After a few days of temples we took a day out to Kyoto countryside. We went to a bamboo forest, which was one of my favourite days in Japan. I really liked ambling through bamboo, we had to follow a certain track and there was loads of ppl, but you cant really go anywhere in Japan without people. You were also blocked from actually wondering through the forest, but it was grand, simple and very beautiful. We then went to Arashiyama Monkey Park, which was F….U…N!! We had to climb a big hill to get there, but you could get as close you wanted to the monkeys, different to the tours we did in Bali, but these were not orang-utans. To feed the monkey you need to be in a
cage not the monkeys, they had a great playground and a great view of Kyoto. We walked round with the monkeys playing round us.

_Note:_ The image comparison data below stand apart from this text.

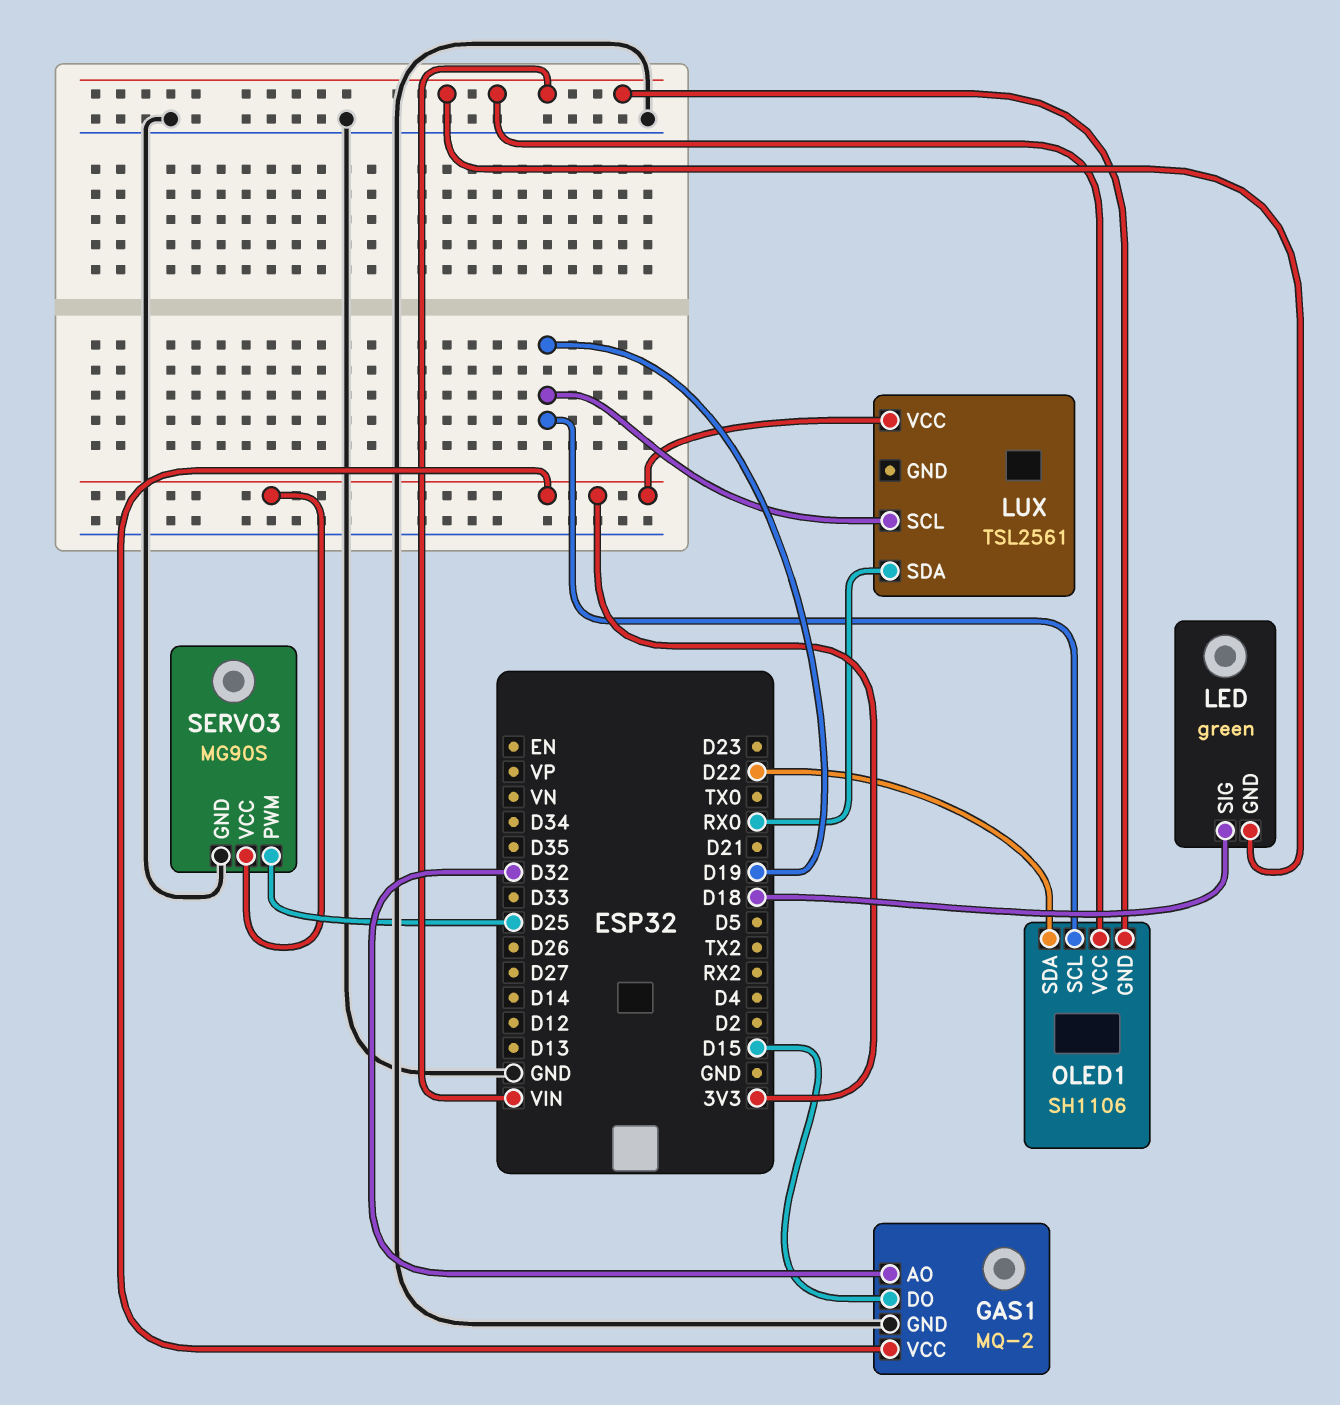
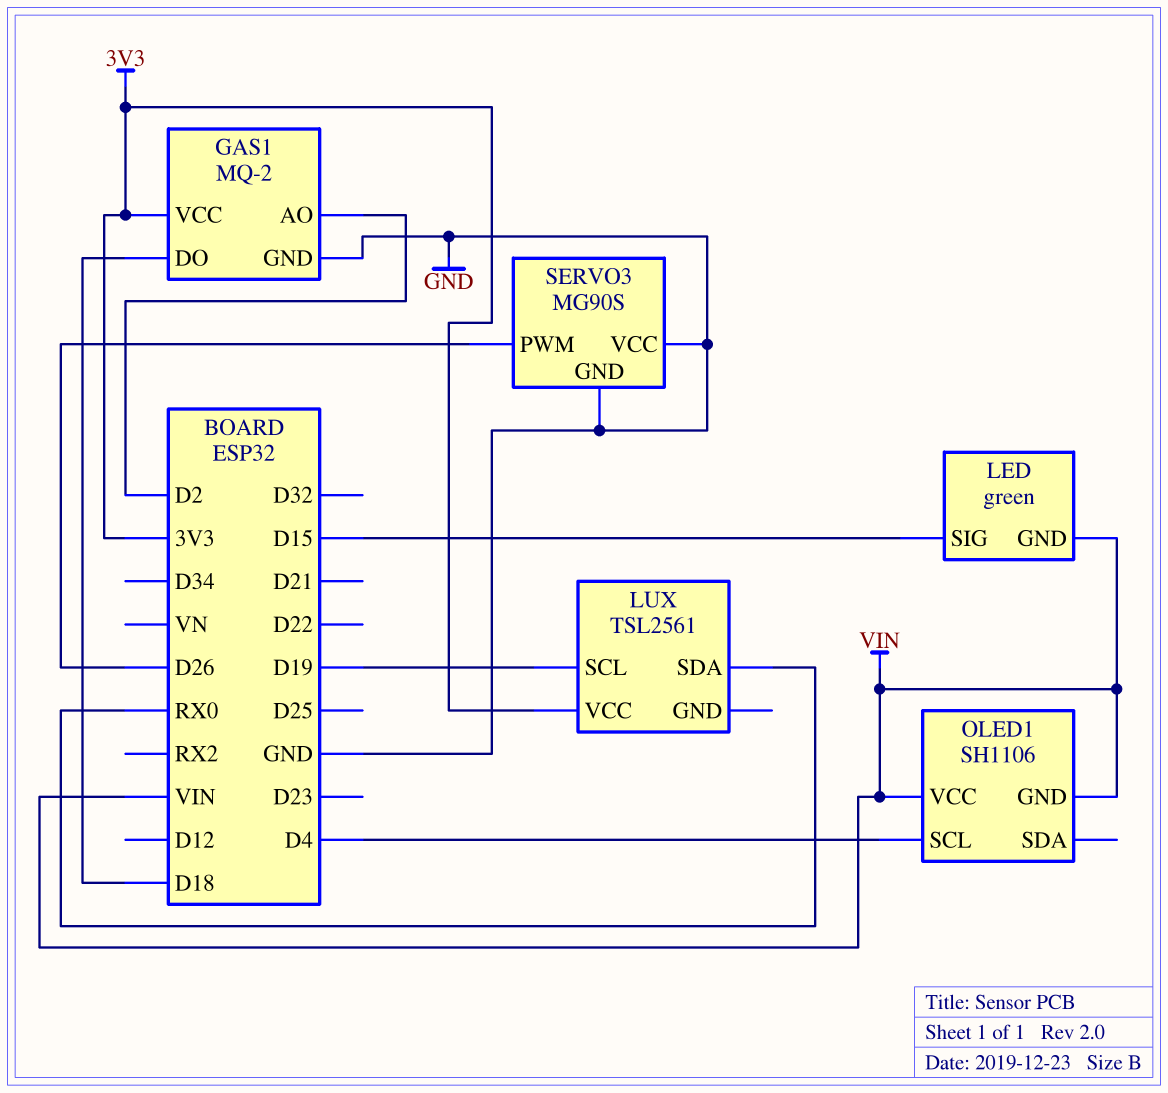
GAS1 pin AO: D32 -> D2
GAS1 pin DO: D15 -> D18
LED pin SIG: D18 -> D15
OLED1 pin SCL: D19 -> D4
OLED1 pin SDA: D22 -> none
SERVO3 pin PWM: D25 -> D26
SERVO3 pin VCC: 3V3 -> GND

For my birthday we walked round the culture Gion looking out for Geisha and walking through some picturesque streets, typically old school Japanese style. We headed to the restaurant for the evening down Ponte-cho which is a street full of bar, pubs and restaurants. The meal wasn’t fantastic but it was nice to dress up and have something different to noodles. We then tried to find a cool bar which was recommended to us but we spend the whole night trying to look for it, we ended up in a random bar listening to a band and drinking the night away until it was obvious that the bar staff wanted the place for themselves for a bit of drinking. On our walk back home we couldn’t resist in taking a snap shop of how brilliant the Japanese queuing etiquette.